To test how the residue position in an α-helix influences the protein, all secondary structures of Barton502 were defined using the DSSP software [24]. All α-helical structures were then sampled, and then we determined their exposure degree. All the residues of α-helices can be classified as exposed hydrophilic residues, buried hydrophilic residues, exposed hydrophobic residues, and buried hydrophobic residues. The exposed hydrophobic residues and their exposed neighbors were predicted by calculations. The exposed hydrophobic/hydrophilic neighbor ratios of exposed hydrophobic residues at various exposure degrees of α-helices are shown in Fig. 1. The neighbors at positions i + 1 to i + 6 were analyzed according to the study by Qian et al. [46], who also used two features, QIAN880108 and QIAN880111, in the hydrophobic-residue RSA predictors. The results showed that the ratios remain stable at the α-helix exposure degree less than 50. The i + 2 positions, which are the positions farthest from position i, as shown in Fig. 2a, have the ratio of ~0.6, while the other positions are in the range 0.2–0.4. This finding suggests that an exposed hydrophobic residue favors having exposed hydrophilic residues as neighbors when the α-helix exposure degree is less than 50. This pattern changes when the exposure degree is greater than 60. Positions i + 1, i + 3, and i + 4 show dramatically increasing exposure degree; this finding suggests that the exposed hydrophobic residues prefer to have exposed hydrophobic residues as neighbors when the exposure degree is greater than 60. This result indicates that when exposed hydrophobic residues are located in a highly exposed α-helix, their neighbors are likely to be exposed hydrophobic residues. As shown in Fig. 2b, these hydrophobic residues are arranged on one side of the α-helix. According to the pattern published in reference [47], an α-helix forms a hydrophobic face for contact with interior hydrophobic residues but forms a hydrophilic face for interaction with a solvent. The arrangement of hydrophobic residues observed in the present study is consistent with direct exposure to a solvent.
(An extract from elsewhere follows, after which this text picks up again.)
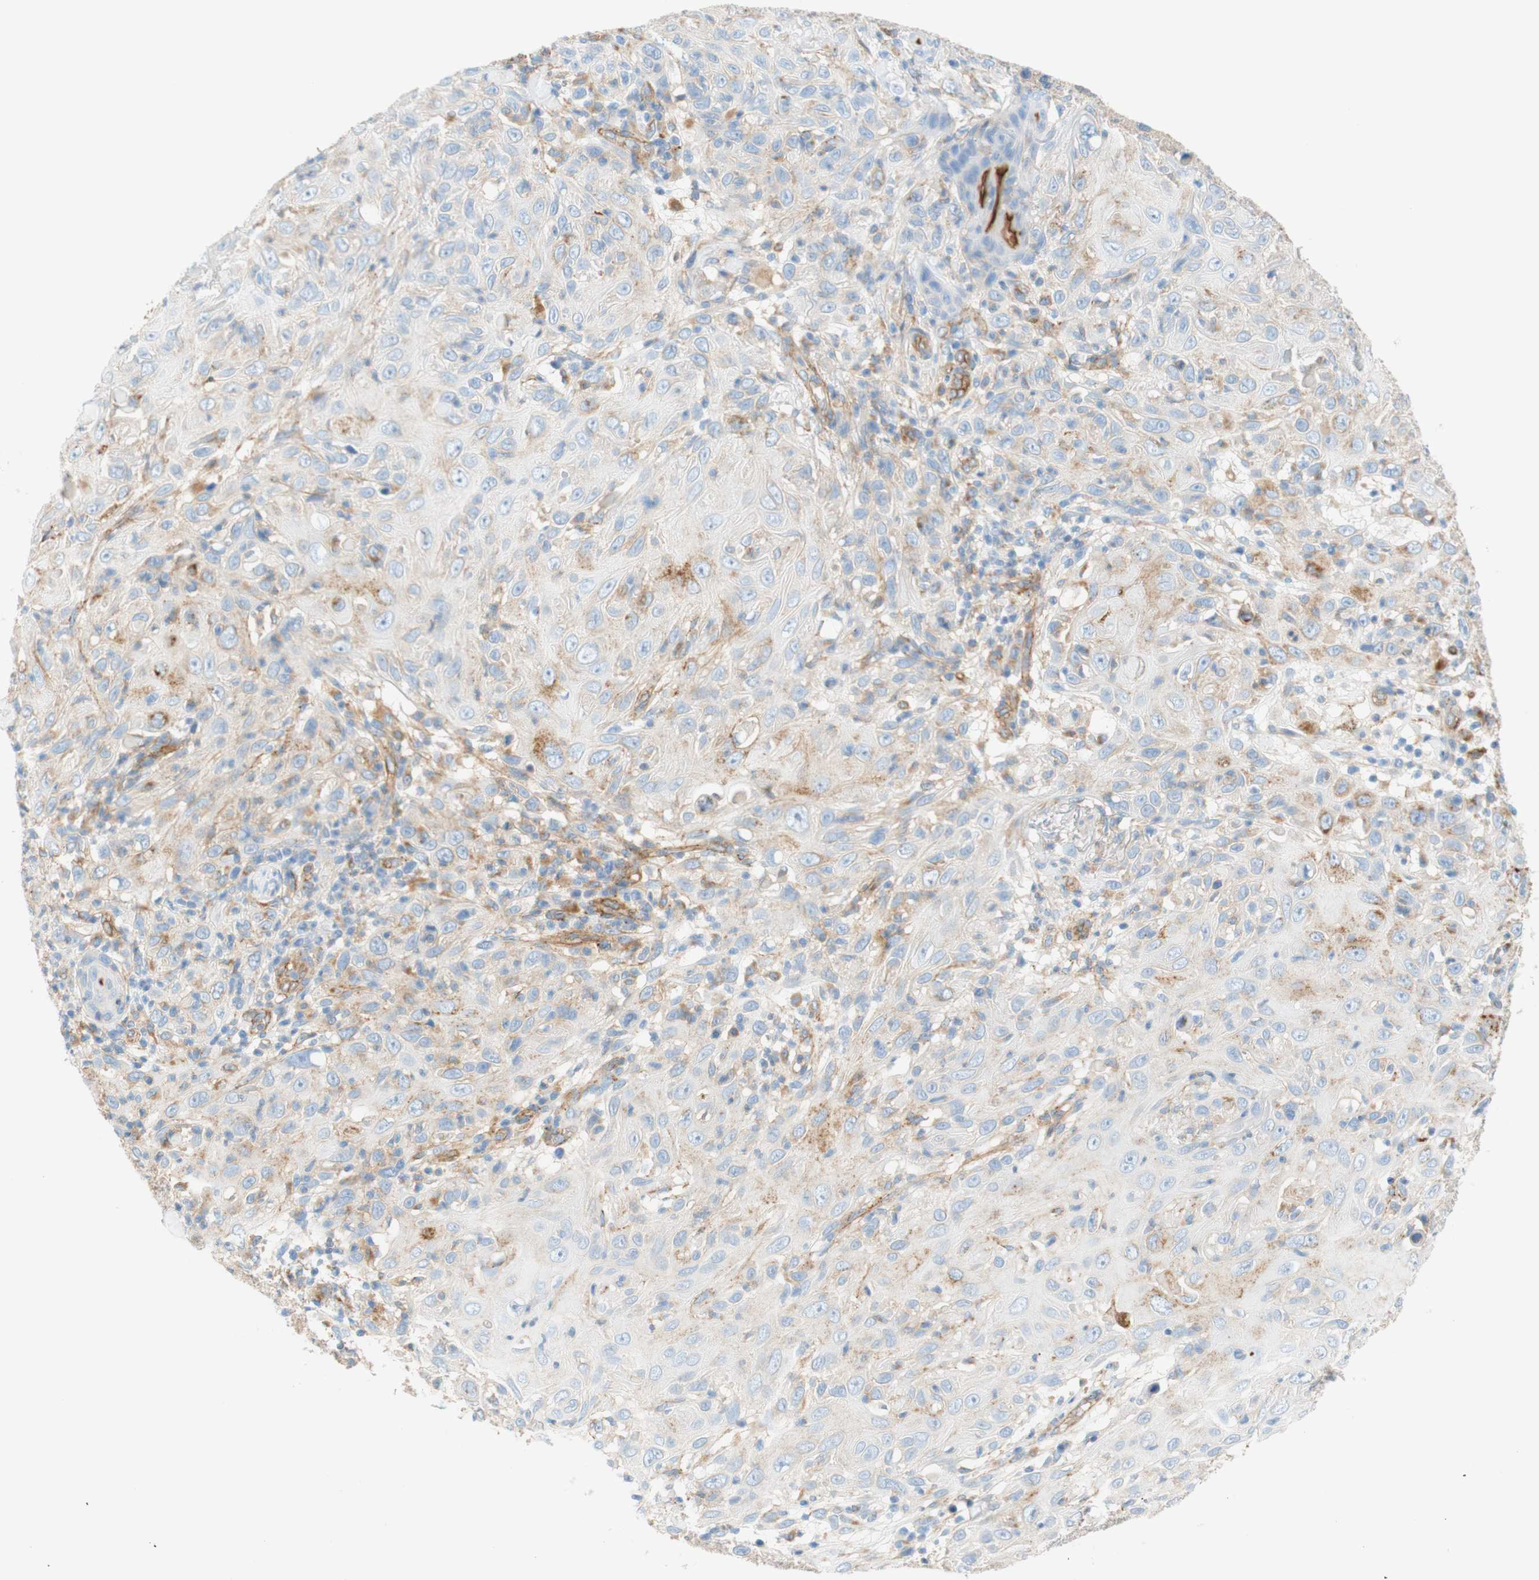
{"staining": {"intensity": "weak", "quantity": "<25%", "location": "cytoplasmic/membranous"}, "tissue": "skin cancer", "cell_type": "Tumor cells", "image_type": "cancer", "snomed": [{"axis": "morphology", "description": "Squamous cell carcinoma, NOS"}, {"axis": "topography", "description": "Skin"}], "caption": "DAB immunohistochemical staining of skin cancer (squamous cell carcinoma) reveals no significant positivity in tumor cells.", "gene": "STOM", "patient": {"sex": "female", "age": 88}}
For further evaluation of this effect, we named the set of hydrophobic residues arranged in an α-helix a hydrophobic spine.

Fig. 1

The exposed hydrophobic/hydrophilic neighbor ratios of exposed hydrophobic residues as a function of the exposure degree of an α-helix

Fig. 2

Illustrations of a hydrophobic spine. a. The helical wheel of an α-helix. b. The hydrophobic spine of an α-helix. The green ribbon means the α-helix. The green sticks are the side chains of the residues constituting the α-helix. Black dots outline the sphere surface of the side chain atoms

Hydrophobic spines are different from hydrophobic cores which are packing of hydrophobic residues existing in proteins [48]. Hydrophobic spine taking place on a single a-helix is composed of the adjacent hydrophobic residue contacting. The hydrophobic spine is hypothesized to play two roles. One is to drive the protein-protein or protein-ligand interaction, such as that in the leucine zipper [49]. In the present study, the dataset was collected for analysis of protein folding; therefore, a hydrophobic spine appears to stabilize protein structure.
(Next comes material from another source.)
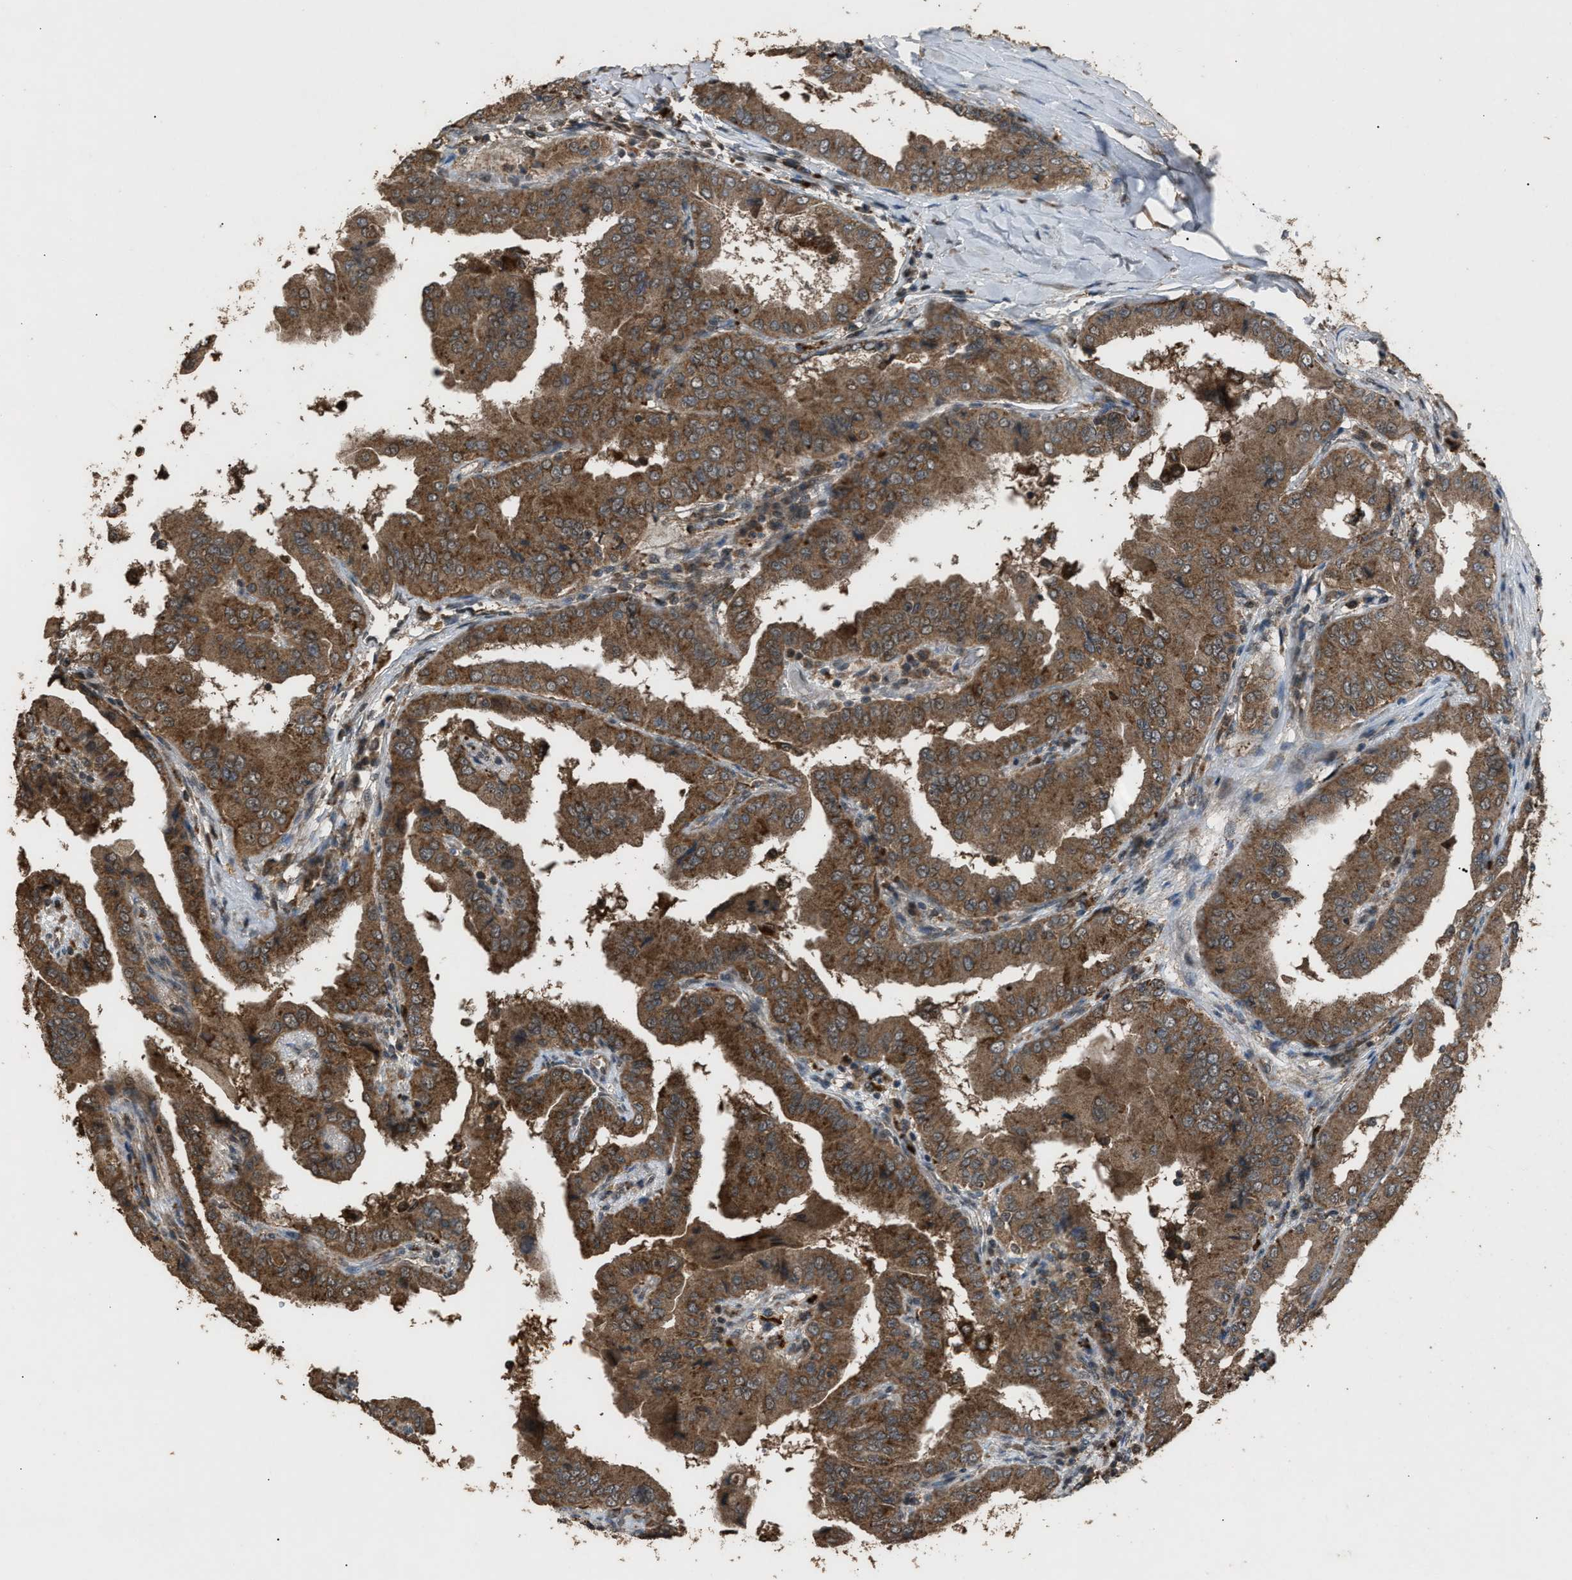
{"staining": {"intensity": "strong", "quantity": ">75%", "location": "cytoplasmic/membranous"}, "tissue": "thyroid cancer", "cell_type": "Tumor cells", "image_type": "cancer", "snomed": [{"axis": "morphology", "description": "Papillary adenocarcinoma, NOS"}, {"axis": "topography", "description": "Thyroid gland"}], "caption": "This image reveals IHC staining of human thyroid cancer (papillary adenocarcinoma), with high strong cytoplasmic/membranous staining in about >75% of tumor cells.", "gene": "PSMD1", "patient": {"sex": "male", "age": 33}}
Estimating the hydrophobic-spine stability using molecular dynamics simulations

To test the above-mentioned hydrophobic spine hypothesis, whole PDB files of CB513 were scanned, and we chose the proteins that have a perfectly hydrophobic spine and an imperfectly hydrophobic spine. After scanning CB513, 571 α-helices are sampled and 13 hydrophobic spines which contain 4 perfectly and 9 imperfectly hydrophobic spines appear. Among those a-helices having hydrophobic spines, the exposed degrees over than 90% are considered. There are four candidates, 1HUP, 1MOF, 2WRP and 1RPO. The shortest sequences were selected to reduce the simulation computing. 1MOF and 2WRP, which are an extraviral segment of a retrovirus envelope protein and Trp repressor, respectively, were tested here. These two proteins and their mutants are shown using Pymol software (Version:1.8 education) [50]. The secondary structures are shown in “Ribbon” and the residues of hydrophobic spines are emphasis using “Sphere”. The perfect hydrophobic spine appears to extend from L47 to L69 in 1MOF as shown in Fig. 3a. According to the Kyte-Doolittle index, Asp and Glu having the same index, −3.5, were analyzed rather than Lys because the –CH2− group is thought to be the hydrophobic interaction contributor [51]. Eisenberg [52] showed that Asp is more hydrophobic than Glu, and Asp was therefore used to mutate I54 which has the highest hydrophobic index in the hydrophobic spine. 2WRP has an imperfectly hydrophobic spine from Ala8 to Leu25. The His residue that is located at position 16 interrupts the continuous hydrophobic spine as shown in Fig. 3b, and an Ile was used to change this His to make this hydrophobic spine perfect. These four proteins were then subjected to molecular dynamics simulations at the temperatures of 300, 400, and 500 K.

Fig. 3

The structures of proteins 1MOF (a), 2WRP (b), 1MOF_I54D (c), and 2WRP_H15I (d). The yellow spheres denote the residues constituting the hydrophobic spine. The red spheres are the side chains of hydrophilic residues that interrupt the hydrophobic spine (resulting in an imperfectly hydrophobic spine)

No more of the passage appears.